Oxidative stress and adrenocortical insufficiency

Abstract

Maintenance of redox balance is essential for normal cellular functions. Any perturbation in this balance due to increased reactive oxygen species (ROS) leads to oxidative stress and may lead to cell dysfunction/damage/death. Mitochondria are responsible for the majority of cellular ROS production secondary to electron leakage as a consequence of respiration. Furthermore, electron leakage by the cytochrome P450 enzymes may render steroidogenic tissues acutely vulnerable to redox imbalance. The adrenal cortex, in particular, is well supplied with both enzymatic (glutathione peroxidases and peroxiredoxins) and non-enzymatic (vitamins A, C and E) antioxidants to cope with this increased production of ROS due to steroidogenesis. Nonetheless oxidative stress is implicated in several potentially lethal adrenal disorders including X-linked adrenoleukodystrophy, triple A syndrome and most recently familial glucocorticoid deficiency. The finding of mutations in antioxidant defence genes in the latter two conditions highlights how disturbances in redox homeostasis may have an effect on adrenal steroidogenesis.

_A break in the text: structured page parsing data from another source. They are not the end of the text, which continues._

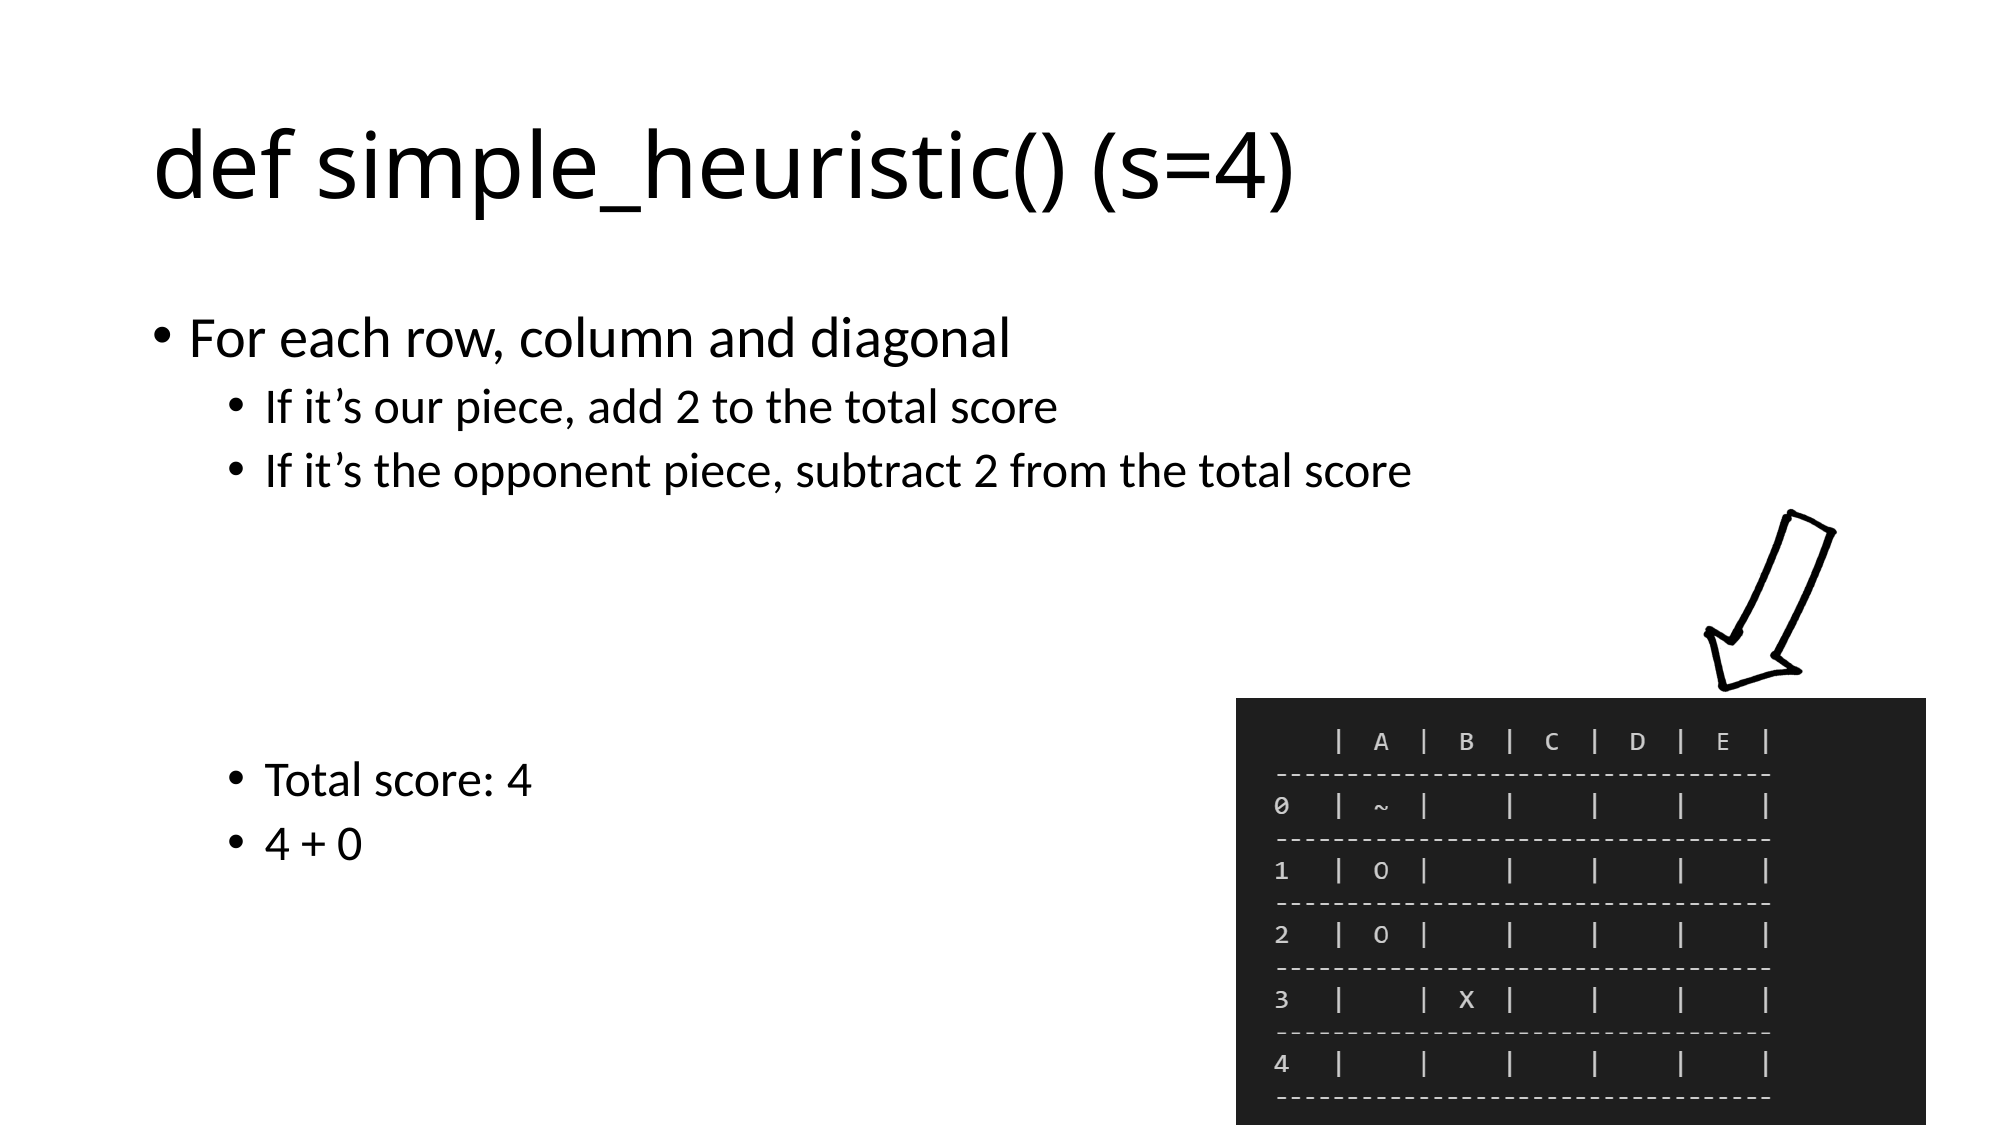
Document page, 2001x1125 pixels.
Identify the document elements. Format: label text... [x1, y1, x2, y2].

text_box For each row, column and diagonal If it’s our piece, add 2 to the total score If it’s the opponent piece, subtract 2 from the total score Total score: 4 4 + 0 [137, 299, 1863, 1014]
picture [1236, 463, 1926, 1125]
text_box def simple_heuristic() (s=4) [137, 59, 1863, 278]
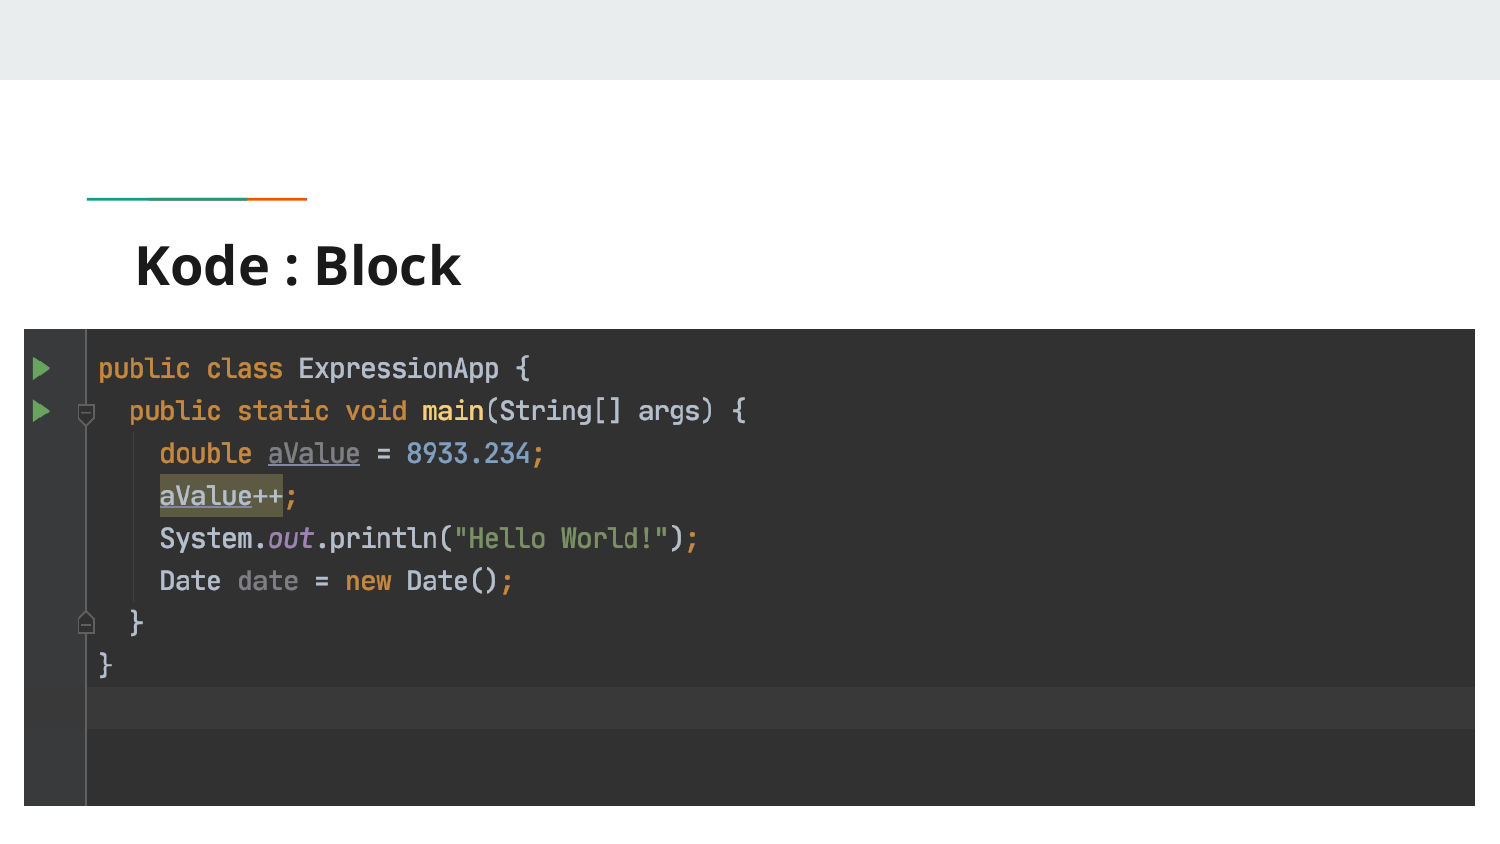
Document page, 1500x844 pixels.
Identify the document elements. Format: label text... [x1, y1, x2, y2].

title Kode : Block [119, 216, 1381, 305]
picture [24, 328, 1476, 806]
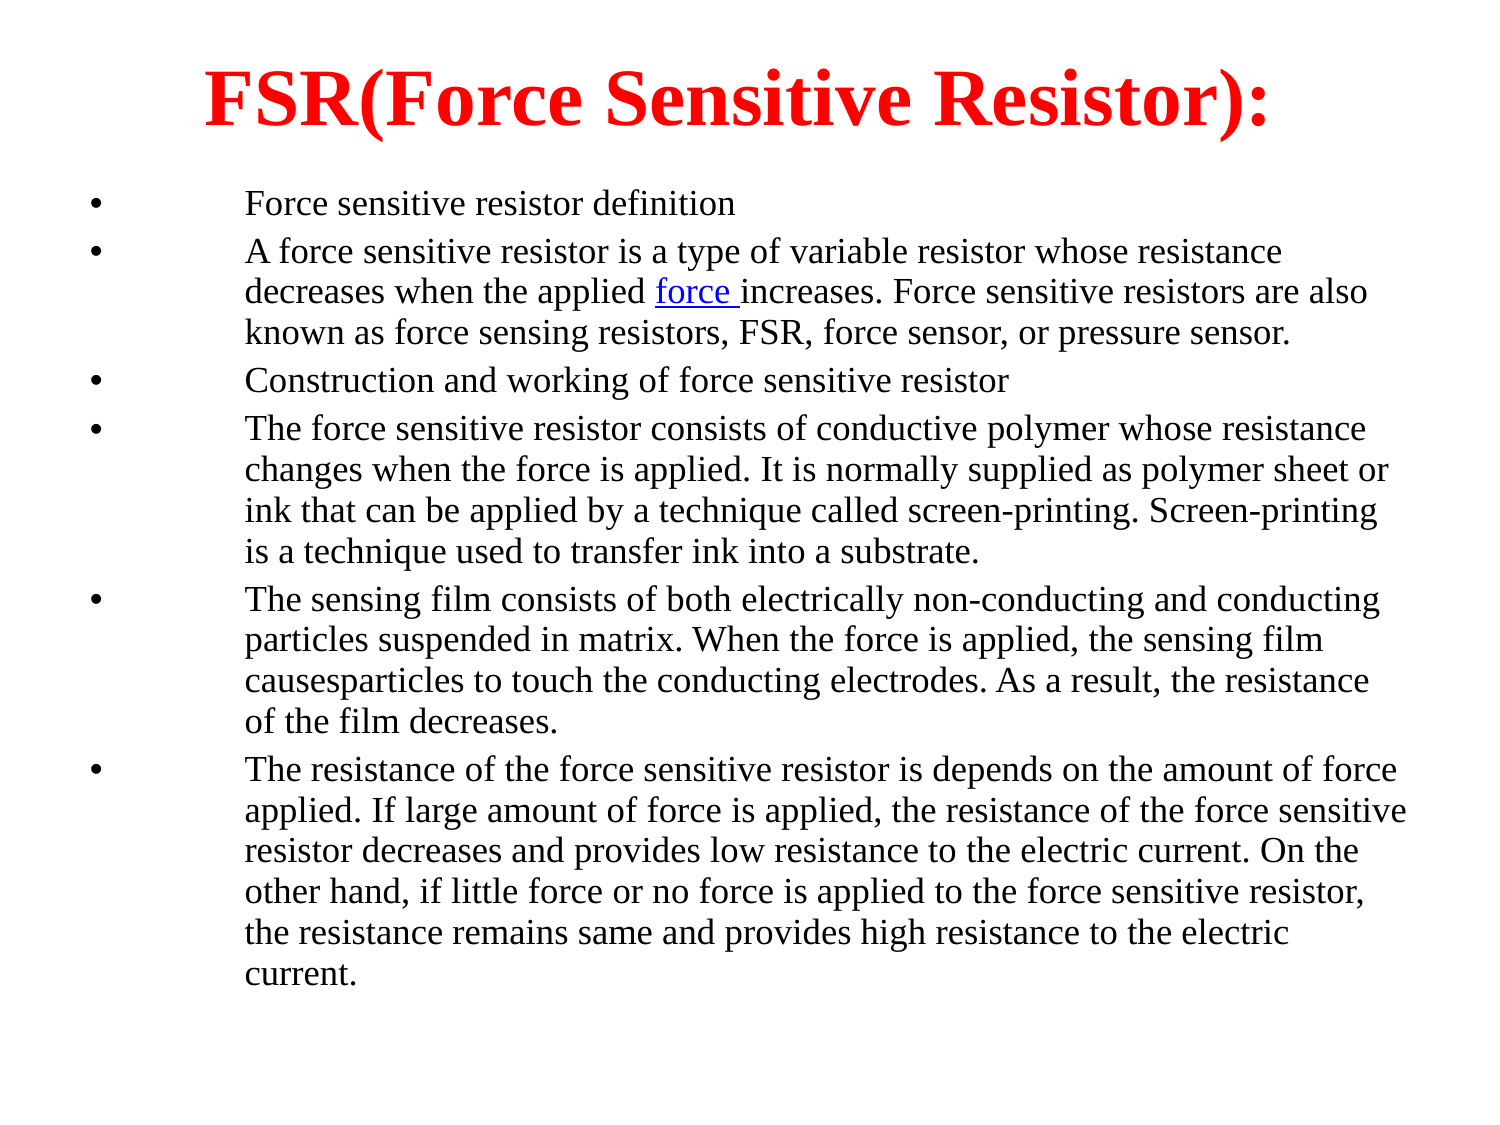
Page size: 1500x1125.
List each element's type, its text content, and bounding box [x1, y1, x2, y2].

text_box Force sensitive resistor definition A force sensitive resistor is a type of variable resistor whose resistance decreases when the applied force increases. Force sensitive resistors are also known as force sensing resistors, FSR, force sensor, or pressure sensor. Construction and working of force sensitive resistor The force sensitive resistor consists of conductive polymer whose resistance changes when the force is applied. It is normally supplied as polymer sheet or ink that can be applied by a technique called screen-printing. Screen-printing is a technique used to transfer ink into a substrate. The sensing film consists of both electrically non-conducting and conducting particles suspended in matrix. When the force is applied, the sensing film causesparticles to touch the conducting electrodes. As a result, the resistance of the film decreases. The resistance of the force sensitive resistor is depends on the amount of force applied. If large amount of force is applied, the resistance of the force sensitive resistor decreases and provides low resistance to the electric current. On the other hand, if little force or no force is applied to the force sensitive resistor, the resistance remains same and provides high resistance to the electric current. [75, 174, 1425, 1005]
text_box FSR(Force Sensitive Resistor): [75, 45, 1425, 174]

Keywords: adrenal insufficiency; oxidative stress; reactive oxygen species; steroidogenesis.

Figure 1

Detoxification of mitochondrial superoxide species produced during electron leakage from the mitochondrial electron transport chain. The superoxide radical O₂ · ⁻, produced from electrons (e⁻) leaked at complexes I and III of the mitochondrial electron transport chain, can be protonated to form H₂O₂, this process of dismutation is catalysed by MnSOD. Mitochondrial H₂O₂ is detoxified by the thioredoxin and GSH systems, which require high concentrations of nicotinamide adenine dinucleotide phosphate (reduced NADPH) provided by NNT. The flow of electron transfer from NADPH to PRDX3 and GPX, through the various components of the thioredoxin and GSH systems, is shown in the figure. GSR, glutathione reductase; GSH, reduced glutathione; TXNRD2, thioredoxin reductase 2; TXN2, thioredoxin 2; GLRX2, glutaredoxin 2; NNT, nicotinamide nucleotide transhydrogenase; PRDX3, peroxiredoxin 3; GPX, glutathione peroxidase; MnSOD, manganese superoxide dismutase.

Figure 2

Reactive oxygen species (ROS) production during steroidogenesis. The import of cholesterol from the outer mitochondrial membrane (OMM) to the inner mitochondrial membrane (IMM) is activated by STAR and mediated by the translocator protein (TSPO)-associated multi-component complex. This is followed by cholesterol side-chain cleavage to pregnenolone by P450scc (CYP11A1). The other steps in the steroidogenic pathway are catalysed by cytochrome P450 isoforms in the endoplasmic reticulum (ER). The final step in cortisol synthesis is catalysed by P450c11β (CYP11B1) in the mitochondria, converting 11-deoxycortisol to cortisol. Electron leakage during this process results in ROS production.

Figure 3

Maintenance of reduced peroxiredoxin 3 (PRDX3-SH) by thioredoxin 2 (TXN2) and sulfiredoxin (SRX). PRDX3, in its reduced form, detoxifies H₂O₂ in the mitochondria. This process induces the formation of disulphide PRDX3 which in turn is reduced back to PRDX3-SH by TXN2. With excessive H₂O₂ PRDX3 is hyperoxidised to an inactive sulfinic form (PRDX3-SO₂ ⁻) and this hyperoxidisation is reversed by SRX.